A three-year analysis of 1.3 million UK students’ results found that three quarters of young people had been given predictions that overestimated their results.
Research from the University and College Union (UCU) suggests that only 16 per cent of A-level students achieve the grades predicted by their teachers.
The report also found that 9 per cent of students exceeded the predictions that were set by their teachers, while students from disadvantaged backgrounds were far more likely to have their grades under-predicted.
24 per cent of students who came from less wealthy backgrounds had predicted grades lower than their final results, compared to 20 per cent of those from more well-off families.
The UCU is requesting a change to the current admission policy, and has said the UK should allow prospective university students to apply using their final results, rather than the current system which can be inaccurate.
Dr Gill Wyness, from the Institute of Education at University College London and lead author of the report, believes under-predicted grades should be a major concern.
She said: “I find worrying evidence that, among high-achieving (i.e. AAB or higher) applicants, disadvantaged students are more likely to be under-predicted than their more advantaged counterparts.
“Indeed, almost 3,000 disadvantaged, high-achieving students (or 1,000 per year) have their grades under-predicted.”

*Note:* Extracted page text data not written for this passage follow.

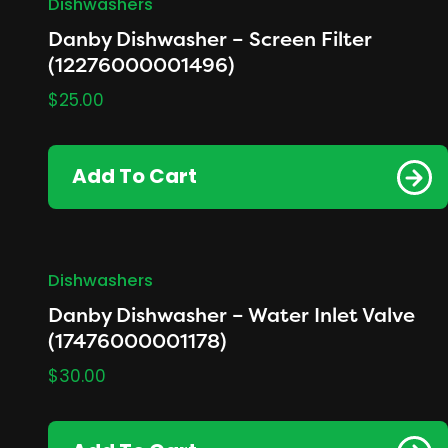
Dishwashers
Danby Dishwasher – Screen Filter
(12276000001496)
$
25.00
Add To Cart
Dishwashers
Danby Dishwasher – Water Inlet Valve
(17476000001178)
$
30.00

Sally Hunt, general secretary of the UCU, said: “This report exposes the vast majority of predicted grades as guestimates, which are not fit to be the basis on which young people and universities take key decisions about their futures.”
However, the current system was backed by Mary Curnock Cook, the UCAS chief, who said: “Whilst a post-results application system is logical, it would work against those from less advantaged backgrounds.
“It wouldn’t leave enough time for universities to properly assess and meet the needs of the full range of students, nor for students (particularly from disadvantaged backgrounds) to conduct all their research into accommodation and finance before making informed choices.”